Educação Sexual Expirada / J.M.J.

Dizem que protegeram as crianças

ao silenciar os nomes do desejo,

da pele,

do corpo que se descobre sem culpa.

 

Dizem que é ideologia

ensinar o respeito,

falar de consentimento,

nomear o que existe

mesmo quando o ignoram.

 

Mas o que fizeram foi simples:

devolveram a vergonha ao recreio,

a humilhação à sala de aula,

a violência ao armário.

 

Apagaram a palavra clítoris

como quem varre poeira para debaixo do crucifixo.

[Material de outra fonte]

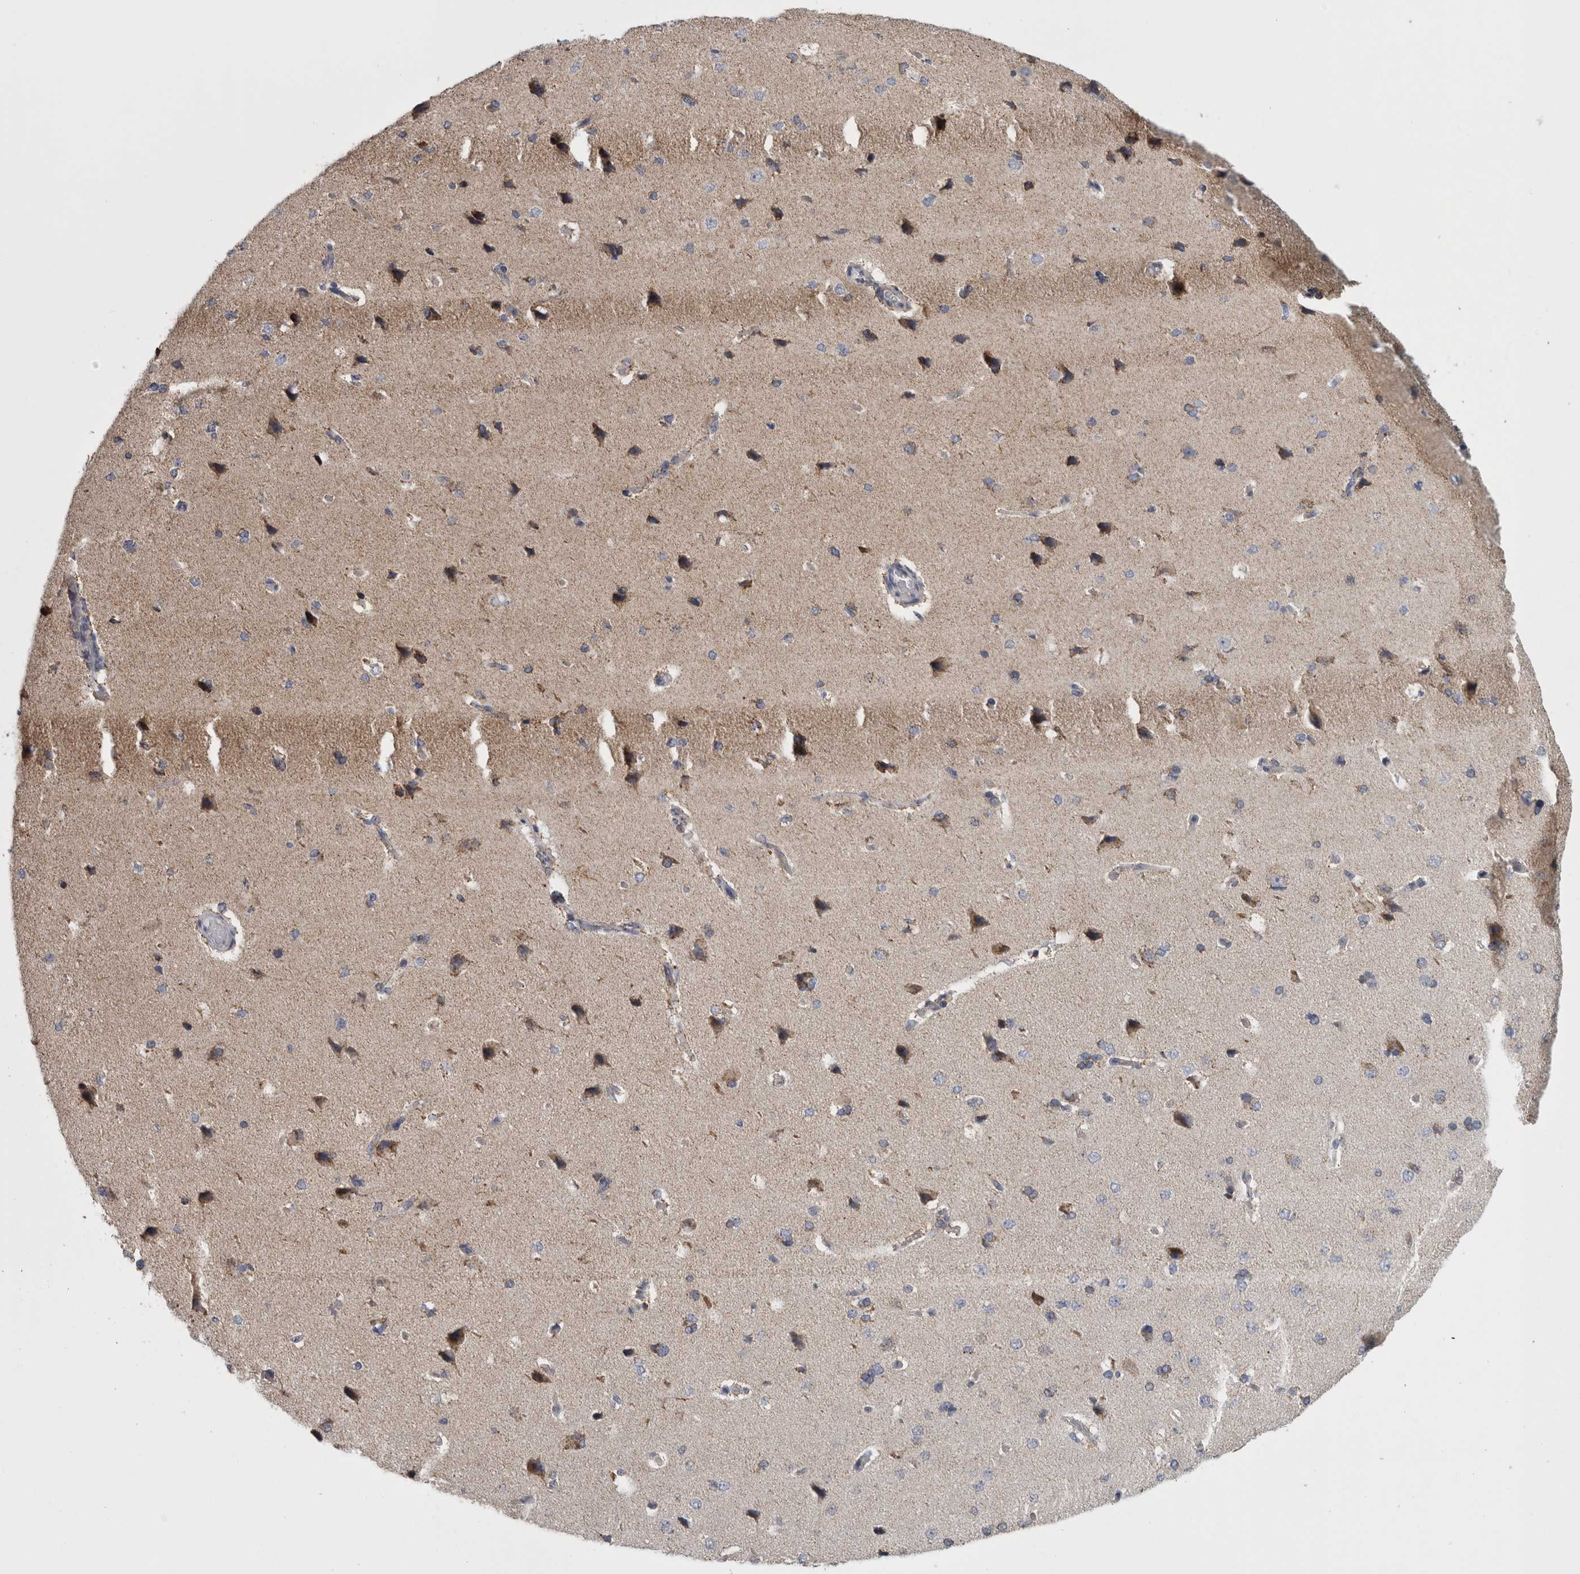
{"staining": {"intensity": "weak", "quantity": ">75%", "location": "cytoplasmic/membranous"}, "tissue": "cerebral cortex", "cell_type": "Endothelial cells", "image_type": "normal", "snomed": [{"axis": "morphology", "description": "Normal tissue, NOS"}, {"axis": "topography", "description": "Cerebral cortex"}], "caption": "DAB immunohistochemical staining of normal human cerebral cortex displays weak cytoplasmic/membranous protein staining in about >75% of endothelial cells. Immunohistochemistry (ihc) stains the protein of interest in brown and the nuclei are stained blue.", "gene": "DBT", "patient": {"sex": "male", "age": 62}}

Esqueceram o que é consentir,

como se os corpos das raparigas

fossem propriedade cultural.

 

Colaram-se ao medo

como se fosse um manual didático.

E deixaram órfãos

os que amam fora da norma,

os que sangram sem saber porquê,

os que tocam o próprio corpo

com culpa aprendida nos intervalos.

 

Não é neutralidade.

É rendição à ignorância,

à velha moral envernizada de eficiência,

à cegueira que sorri de gravata.

 

Educação sexual é liberdade com bússola.

Retirá-la

é largar os filhos no mato

com os olhos vendados

e dizer-lhes que a floresta é segura.

 

Não é.

 

E quem governa em silêncio

sabe exatamente

o que está a fazer.

 

 

(Este poema nasce como resposta à decisão do governo português de eliminar a disciplina de Educação Sexual das escolas, sob o pretexto de “reorganização curricular”. Mas por detrás da neutralidade administrativa, esconde-se uma cedência ao moralismo conservador, um passo atrás que compromete décadas de avanços na promoção da saúde, do respeito, da diversidade e do combate à violência de género.

Educar para o corpo, o afeto e o consentimento não é ideologia, é prevenção, é liberdade, é justiça. Retirar essa bússola às novas gerações é escolher o obscurantismo.

Escrevo, por isso, com raiva lúcida e ternura vigilante. Porque um país que apaga o conhecimento, prepara-se para aceitar o abuso.)